### Given passage
━━━━

Before any form of exercise, you should always start and end with diaphragm breathing. This helps your body get into the habit of maintaining optimum breathing techniques. Once you have mastered this, you can move on to the other forms of breathing discussed in this post.
Breathing Techniques for Exercise: Heavy Lifting
The best breathing technique for heavy lifting is the valsalva maneuver. This is essentially when you make a forceful attempt to exhale, while actually holding your breath. This should be used for low rep cycles when they weight is extremely heavy. Basically, you are bracing yourself to lift a very heavy load.
A big questions surrounding the valsalva maneuver is does it increase your strength? There was an interesting study done in 2009 comparing the valsalva maneuver to regular breathing in instances where a person was lifting 80 to 100% of their max PR weight. This study found that by using the valsalva maneuver to stabilize the core, it increased strength in the shoulders, elbows, quads and hamstrings!
How to Perform the Valsalva Maneuver
As always, you need to be checking with your physician before you start these types of exercises, especially under a very heavy load. To perform the valsalva maneuver you are going to take a big inhale. Close your mouth and purse your lips tightly. Then you want to bear down and push your belly out. Almost like you’re creating a food baby with air. This is done in short spurts, usually about 10 to 15 seconds.
For more information regarding how to properly perform the valsalva maneuver please check out our YouTube page.
Breathing Techniques for Exercise: HIIT, Metcons and Cross Training
There are a few different breathing techniques we will be discussing in this next section. These techniques include: anatomical vs. biomechanical breathing, system air breathing, and box breathing or tactical breathing. For each of the above techniques we will discuss what they are best suited for and how to perform them.
This occurs whenever the inhale is matched with the eccentric phase of a movement and the exhale is matched with the concentric phase of a movement. Let’s describe this concept by working through a squat. You will inhale on the eccentric phase, then lowering into the squat, and you will exhale on the concentric phase, the upward phase.
This increases intra abdominal pressure, similar to the valsalva maneuver mentioned above. The increased abdominal pressure stabilizes the core and allows you to explode more effectively out of your squat. This breathing technique is excellent for strength training with weight less than 80% of your max and tempo work.
This is essentially the opposite of biomechanical breathing. So you are going to exhale on the eccentric phase and inhale on the concentric phase. This is used to relax into a movement. The inhale on the concentric phase of the movement allows your muscles doing the work to be assisted by the movement of the rib cage.
This is a simple technique used by those participating in crossfit. You breathe in through your nose and out through your mouth using the pendulum principle. You breathe in for 4 seconds, then out for 4 seconds. There is no pause or hold in between the inhale and exhale. This technique also works well for runners.
Interestingly enough, but using these techniques and breathing more efficiently, you are going to increase your endurance and speed up recovery time.
This is the last breathing technique I will be discussing, and again it is super simple. This technique is also known as tactical breathing or the Navy Seal breathing technique. This form of breathing is great for regaining control of your mind in a stressful situation, or just to help you relax or meditate.
To perform this technique, you are going to inhale for 4 seconds, hold your breath for 4 seconds, exhale for 4 seconds, leave your lungs empty for 4 seconds. One place I like to apply this technique is when I am putting my son to bed. If I control my breathing, he will match mine and calm himself down to go to sleep.

━━━━

### Exercises to complete
**a.** Copy the breathing techniques passage from "This is essentially the" to "the rib cage.".
**b.** Decide whether each statement agrees with the breathing techniques passage, answering yes or no and quoting the words that decide it: (i) The study comparing the valsalva maneuver with regular breathing was done in 2009. (ii) The technique described as used by those participating in crossfit includes a pause between the inhale and the exhale. (iii) The technique also known as tactical breathing involves holding the breath for 4 seconds after inhaling.

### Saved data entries

━━━━

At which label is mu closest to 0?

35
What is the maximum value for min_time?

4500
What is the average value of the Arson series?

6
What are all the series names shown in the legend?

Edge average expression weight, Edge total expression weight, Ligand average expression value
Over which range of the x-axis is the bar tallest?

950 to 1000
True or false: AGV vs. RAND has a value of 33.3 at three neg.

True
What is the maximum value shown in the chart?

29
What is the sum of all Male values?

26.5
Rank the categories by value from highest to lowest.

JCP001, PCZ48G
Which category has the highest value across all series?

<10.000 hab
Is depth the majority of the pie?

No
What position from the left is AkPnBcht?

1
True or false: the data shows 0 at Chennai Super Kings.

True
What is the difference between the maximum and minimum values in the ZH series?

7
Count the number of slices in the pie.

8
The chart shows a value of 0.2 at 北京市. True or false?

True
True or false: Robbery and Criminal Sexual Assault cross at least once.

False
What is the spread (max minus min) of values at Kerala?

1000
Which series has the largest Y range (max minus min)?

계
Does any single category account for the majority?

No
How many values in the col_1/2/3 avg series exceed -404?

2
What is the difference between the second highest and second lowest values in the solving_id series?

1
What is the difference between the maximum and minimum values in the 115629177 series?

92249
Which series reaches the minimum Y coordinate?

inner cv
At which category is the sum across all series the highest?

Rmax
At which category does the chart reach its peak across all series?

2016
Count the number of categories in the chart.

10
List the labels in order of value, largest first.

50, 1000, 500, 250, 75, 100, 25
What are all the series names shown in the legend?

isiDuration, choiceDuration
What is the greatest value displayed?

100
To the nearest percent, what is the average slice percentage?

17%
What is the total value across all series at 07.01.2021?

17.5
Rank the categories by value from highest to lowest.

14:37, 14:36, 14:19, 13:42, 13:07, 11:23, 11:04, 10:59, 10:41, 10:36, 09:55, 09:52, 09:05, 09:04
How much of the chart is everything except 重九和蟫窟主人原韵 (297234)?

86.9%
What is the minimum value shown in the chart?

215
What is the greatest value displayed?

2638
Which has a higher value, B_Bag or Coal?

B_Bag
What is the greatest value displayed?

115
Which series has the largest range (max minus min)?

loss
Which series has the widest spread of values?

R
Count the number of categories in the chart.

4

━━━━

### Solved tasks
**a.**
This is essentially the opposite of biomechanical breathing. So you are going to exhale on the eccentric phase and inhale on the concentric phase. This is used to relax into a movement. The inhale on the concentric phase of the movement allows your muscles doing the work to be assisted by the movement of the rib cage.

**b.**
(i) Yes: "There was an interesting study done in 2009 comparing the valsalva maneuver to regular breathing"
(ii) No: "There is no pause or hold in between the inhale and exhale."
(iii) Yes: "you are going to inhale for 4 seconds, hold your breath for 4 seconds"